## Task to complete
Can you render every line in the rows below as a numbered list, leaving out any blank lines?

## Supplied data
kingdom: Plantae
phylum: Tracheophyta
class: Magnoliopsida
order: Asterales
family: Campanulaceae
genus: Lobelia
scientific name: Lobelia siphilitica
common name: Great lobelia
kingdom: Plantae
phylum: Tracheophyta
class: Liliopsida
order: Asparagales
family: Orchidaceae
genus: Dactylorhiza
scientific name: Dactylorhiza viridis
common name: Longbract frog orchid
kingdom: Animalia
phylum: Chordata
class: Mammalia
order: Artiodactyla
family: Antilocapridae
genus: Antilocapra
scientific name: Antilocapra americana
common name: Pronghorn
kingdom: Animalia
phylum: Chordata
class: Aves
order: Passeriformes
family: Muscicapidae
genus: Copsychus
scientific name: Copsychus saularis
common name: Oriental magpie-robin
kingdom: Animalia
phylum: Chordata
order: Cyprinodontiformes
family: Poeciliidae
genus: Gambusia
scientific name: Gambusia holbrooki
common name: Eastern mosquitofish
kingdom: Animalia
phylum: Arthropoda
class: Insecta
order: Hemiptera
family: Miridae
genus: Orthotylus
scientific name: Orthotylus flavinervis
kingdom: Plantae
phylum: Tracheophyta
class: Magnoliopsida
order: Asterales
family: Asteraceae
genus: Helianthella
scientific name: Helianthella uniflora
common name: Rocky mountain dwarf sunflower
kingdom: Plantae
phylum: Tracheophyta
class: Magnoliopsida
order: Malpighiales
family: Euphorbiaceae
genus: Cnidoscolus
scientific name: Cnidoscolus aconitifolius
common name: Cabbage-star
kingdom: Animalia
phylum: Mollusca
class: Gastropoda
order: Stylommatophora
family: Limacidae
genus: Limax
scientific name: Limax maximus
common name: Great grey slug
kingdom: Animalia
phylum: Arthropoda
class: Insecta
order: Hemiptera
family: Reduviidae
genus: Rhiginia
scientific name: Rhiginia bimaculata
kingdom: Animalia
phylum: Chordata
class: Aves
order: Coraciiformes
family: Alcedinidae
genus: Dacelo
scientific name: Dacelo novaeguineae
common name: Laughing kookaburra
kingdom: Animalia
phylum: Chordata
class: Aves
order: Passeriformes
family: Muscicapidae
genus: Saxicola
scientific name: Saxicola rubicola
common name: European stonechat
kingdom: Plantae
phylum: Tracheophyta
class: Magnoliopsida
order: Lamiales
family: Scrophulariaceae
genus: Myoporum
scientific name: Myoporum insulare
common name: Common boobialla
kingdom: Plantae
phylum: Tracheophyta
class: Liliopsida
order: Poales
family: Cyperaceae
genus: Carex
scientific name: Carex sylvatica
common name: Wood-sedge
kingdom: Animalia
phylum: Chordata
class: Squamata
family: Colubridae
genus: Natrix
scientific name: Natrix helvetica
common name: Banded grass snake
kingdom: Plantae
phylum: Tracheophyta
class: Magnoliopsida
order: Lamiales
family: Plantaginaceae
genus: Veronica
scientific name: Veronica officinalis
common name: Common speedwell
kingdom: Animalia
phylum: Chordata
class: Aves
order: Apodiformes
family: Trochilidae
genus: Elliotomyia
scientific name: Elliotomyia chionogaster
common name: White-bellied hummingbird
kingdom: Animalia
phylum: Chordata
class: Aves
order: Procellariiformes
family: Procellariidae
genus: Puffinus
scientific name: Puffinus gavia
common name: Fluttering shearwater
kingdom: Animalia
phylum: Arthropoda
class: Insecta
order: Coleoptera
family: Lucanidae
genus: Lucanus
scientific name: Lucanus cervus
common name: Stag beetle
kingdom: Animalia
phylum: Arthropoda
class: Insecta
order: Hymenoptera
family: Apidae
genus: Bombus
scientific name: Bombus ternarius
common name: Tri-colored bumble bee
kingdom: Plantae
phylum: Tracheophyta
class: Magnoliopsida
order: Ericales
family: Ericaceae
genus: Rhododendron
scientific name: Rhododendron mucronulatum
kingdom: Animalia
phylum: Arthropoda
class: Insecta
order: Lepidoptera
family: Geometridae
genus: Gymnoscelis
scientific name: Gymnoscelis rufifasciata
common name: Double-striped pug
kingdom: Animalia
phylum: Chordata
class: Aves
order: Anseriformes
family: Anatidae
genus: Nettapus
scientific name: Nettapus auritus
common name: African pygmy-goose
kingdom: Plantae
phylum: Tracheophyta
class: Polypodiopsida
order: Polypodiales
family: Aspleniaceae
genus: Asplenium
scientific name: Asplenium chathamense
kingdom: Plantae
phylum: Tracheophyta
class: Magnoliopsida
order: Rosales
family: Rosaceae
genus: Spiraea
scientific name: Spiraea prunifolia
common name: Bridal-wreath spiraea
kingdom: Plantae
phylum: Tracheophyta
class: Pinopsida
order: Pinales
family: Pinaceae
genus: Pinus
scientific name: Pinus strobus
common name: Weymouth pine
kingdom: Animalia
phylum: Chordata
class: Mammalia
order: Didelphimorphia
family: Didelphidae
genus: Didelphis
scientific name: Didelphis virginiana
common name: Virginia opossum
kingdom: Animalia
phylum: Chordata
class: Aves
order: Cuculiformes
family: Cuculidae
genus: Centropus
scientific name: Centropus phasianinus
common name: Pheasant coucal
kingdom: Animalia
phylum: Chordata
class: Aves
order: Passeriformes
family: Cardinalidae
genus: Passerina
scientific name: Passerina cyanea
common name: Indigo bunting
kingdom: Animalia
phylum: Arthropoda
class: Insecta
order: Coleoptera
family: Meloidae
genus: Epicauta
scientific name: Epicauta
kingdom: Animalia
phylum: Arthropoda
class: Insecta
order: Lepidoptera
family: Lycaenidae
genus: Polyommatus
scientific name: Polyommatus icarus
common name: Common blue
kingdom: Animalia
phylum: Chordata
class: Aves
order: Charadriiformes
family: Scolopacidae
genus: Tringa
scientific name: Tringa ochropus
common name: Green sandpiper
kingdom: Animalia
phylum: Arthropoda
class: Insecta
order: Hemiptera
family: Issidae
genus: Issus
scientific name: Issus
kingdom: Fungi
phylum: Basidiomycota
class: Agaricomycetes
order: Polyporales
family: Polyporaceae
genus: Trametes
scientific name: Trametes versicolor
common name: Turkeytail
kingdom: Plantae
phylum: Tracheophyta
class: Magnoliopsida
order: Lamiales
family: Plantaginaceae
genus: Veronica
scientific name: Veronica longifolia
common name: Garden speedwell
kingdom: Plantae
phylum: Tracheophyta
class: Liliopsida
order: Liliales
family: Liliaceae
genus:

## Answer to this task
1. kingdom: Plantae
2. phylum: Tracheophyta
3. class: Magnoliopsida
4. order: Asterales
5. family: Campanulaceae
6. genus: Lobelia
7. scientific name: Lobelia siphilitica
8. common name: Great lobelia
9. kingdom: Plantae
10. phylum: Tracheophyta
11. class: Liliopsida
12. order: Asparagales
13. family: Orchidaceae
14. genus: Dactylorhiza
15. scientific name: Dactylorhiza viridis
16. common name: Longbract frog orchid
17. kingdom: Animalia
18. phylum: Chordata
19. class: Mammalia
20. order: Artiodactyla
21. family: Antilocapridae
22. genus: Antilocapra
23. scientific name: Antilocapra americana
24. common name: Pronghorn
25. kingdom: Animalia
26. phylum: Chordata
27. class: Aves
28. order: Passeriformes
29. family: Muscicapidae
30. genus: Copsychus
31. scientific name: Copsychus saularis
32. common name: Oriental magpie-robin
33. kingdom: Animalia
34. phylum: Chordata
35. order: Cyprinodontiformes
36. family: Poeciliidae
37. genus: Gambusia
38. scientific name: Gambusia holbrooki
39. common name: Eastern mosquitofish
40. kingdom: Animalia
41. phylum: Arthropoda
42. class: Insecta
43. order: Hemiptera
44. family: Miridae
45. genus: Orthotylus
46. scientific name: Orthotylus flavinervis
47. kingdom: Plantae
48. phylum: Tracheophyta
49. class: Magnoliopsida
50. order: Asterales
51. family: Asteraceae
52. genus: Helianthella
53. scientific name: Helianthella uniflora
54. common name: Rocky mountain dwarf sunflower
55. kingdom: Plantae
56. phylum: Tracheophyta
57. class: Magnoliopsida
58. order: Malpighiales
59. family: Euphorbiaceae
60. genus: Cnidoscolus
61. scientific name: Cnidoscolus aconitifolius
62. common name: Cabbage-star
63. kingdom: Animalia
64. phylum: Mollusca
65. class: Gastropoda
66. order: Stylommatophora
67. family: Limacidae
68. genus: Limax
69. scientific name: Limax maximus
70. common name: Great grey slug
71. kingdom: Animalia
72. phylum: Arthropoda
73. class: Insecta
74. order: Hemiptera
75. family: Reduviidae
76. genus: Rhiginia
77. scientific name: Rhiginia bimaculata
78. kingdom: Animalia
79. phylum: Chordata
80. class: Aves
81. order: Coraciiformes
82. family: Alcedinidae
83. genus: Dacelo
84. scientific name: Dacelo novaeguineae
85. common name: Laughing kookaburra
86. kingdom: Animalia
87. phylum: Chordata
88. class: Aves
89. order: Passeriformes
90. family: Muscicapidae
91. genus: Saxicola
92. scientific name: Saxicola rubicola
93. common name: European stonechat
94. kingdom: Plantae
95. phylum: Tracheophyta
96. class: Magnoliopsida
97. order: Lamiales
98. family: Scrophulariaceae
99. genus: Myoporum
100. scientific name: Myoporum insulare
101. common name: Common boobialla
102. kingdom: Plantae
103. phylum: Tracheophyta
104. class: Liliopsida
105. order: Poales
106. family: Cyperaceae
107. genus: Carex
108. scientific name: Carex sylvatica
109. common name: Wood-sedge
110. kingdom: Animalia
111. phylum: Chordata
112. class: Squamata
113. family: Colubridae
114. genus: Natrix
115. scientific name: Natrix helvetica
116. common name: Banded grass snake
117. kingdom: Plantae
118. phylum: Tracheophyta
119. class: Magnoliopsida
120. order: Lamiales
121. family: Plantaginaceae
122. genus: Veronica
123. scientific name: Veronica officinalis
124. common name: Common speedwell
125. kingdom: Animalia
126. phylum: Chordata
127. class: Aves
128. order: Apodiformes
129. family: Trochilidae
130. genus: Elliotomyia
131. scientific name: Elliotomyia chionogaster
132. common name: White-bellied hummingbird
133. kingdom: Animalia
134. phylum: Chordata
135. class: Aves
136. order: Procellariiformes
137. family: Procellariidae
138. genus: Puffinus
139. scientific name: Puffinus gavia
140. common name: Fluttering shearwater
141. kingdom: Animalia
142. phylum: Arthropoda
143. class: Insecta
144. order: Coleoptera
145. family: Lucanidae
146. genus: Lucanus
147. scientific name: Lucanus cervus
148. common name: Stag beetle
149. kingdom: Animalia
150. phylum: Arthropoda
151. class: Insecta
152. order: Hymenoptera
153. family: Apidae
154. genus: Bombus
155. scientific name: Bombus ternarius
156. common name: Tri-colored bumble bee
157. kingdom: Plantae
158. phylum: Tracheophyta
159. class: Magnoliopsida
160. order: Ericales
161. family: Ericaceae
162. genus: Rhododendron
163. scientific name: Rhododendron mucronulatum
164. kingdom: Animalia
165. phylum: Arthropoda
166. class: Insecta
167. order: Lepidoptera
168. family: Geometridae
169. genus: Gymnoscelis
170. scientific name: Gymnoscelis rufifasciata
171. common name: Double-striped pug
172. kingdom: Animalia
173. phylum: Chordata
174. class: Aves
175. order: Anseriformes
176. family: Anatidae
177. genus: Nettapus
178. scientific name: Nettapus auritus
179. common name: African pygmy-goose
180. kingdom: Plantae
181. phylum: Tracheophyta
182. class: Polypodiopsida
183. order: Polypodiales
184. family: Aspleniaceae
185. genus: Asplenium
186. scientific name: Asplenium chathamense
187. kingdom: Plantae
188. phylum: Tracheophyta
189. class: Magnoliopsida
190. order: Rosales
191. family: Rosaceae
192. genus: Spiraea
193. scientific name: Spiraea prunifolia
194. common name: Bridal-wreath spiraea
195. kingdom: Plantae
196. phylum: Tracheophyta
197. class: Pinopsida
198. order: Pinales
199. family: Pinaceae
200. genus: Pinus
201. scientific name: Pinus strobus
202. common name: Weymouth pine
203. kingdom: Animalia
204. phylum: Chordata
205. class: Mammalia
206. order: Didelphimorphia
207. family: Didelphidae
208. genus: Didelphis
209. scientific name: Didelphis virginiana
210. common name: Virginia opossum
211. kingdom: Animalia
212. phylum: Chordata
213. class: Aves
214. order: Cuculiformes
215. family: Cuculidae
216. genus: Centropus
217. scientific name: Centropus phasianinus
218. common name: Pheasant coucal
219. kingdom: Animalia
220. phylum: Chordata
221. class: Aves
222. order: Passeriformes
223. family: Cardinalidae
224. genus: Passerina
225. scientific name: Passerina cyanea
226. common name: Indigo bunting
227. kingdom: Animalia
228. phylum: Arthropoda
229. class: Insecta
230. order: Coleoptera
231. family: Meloidae
232. genus: Epicauta
233. scientific name: Epicauta
234. kingdom: Animalia
235. phylum: Arthropoda
236. class: Insecta
237. order: Lepidoptera
238. family: Lycaenidae
239. genus: Polyommatus
240. scientific name: Polyommatus icarus
241. common name: Common blue
242. kingdom: Animalia
243. phylum: Chordata
244. class: Aves
245. order: Charadriiformes
246. family: Scolopacidae
247. genus: Tringa
248. scientific name: Tringa ochropus
249. common name: Green sandpiper
250. kingdom: Animalia
251. phylum: Arthropoda
252. class: Insecta
253. order: Hemiptera
254. family: Issidae
255. genus: Issus
256. scientific name: Issus
257. kingdom: Fungi
258. phylum: Basidiomycota
259. class: Agaricomycetes
260. order: Polyporales
261. family: Polyporaceae
262. genus: Trametes
263. scientific name: Trametes versicolor
264. common name: Turkeytail
265. kingdom: Plantae
266. phylum: Tracheophyta
267. class: Magnoliopsida
268. order: Lamiales
269. family: Plantaginaceae
270. genus: Veronica
271. scientific name: Veronica longifolia
272. common name: Garden speedwell
273. kingdom: Plantae
274. phylum: Tracheophyta
275. class: Liliopsida
276. order: Liliales
277. family: Liliaceae
278. genus:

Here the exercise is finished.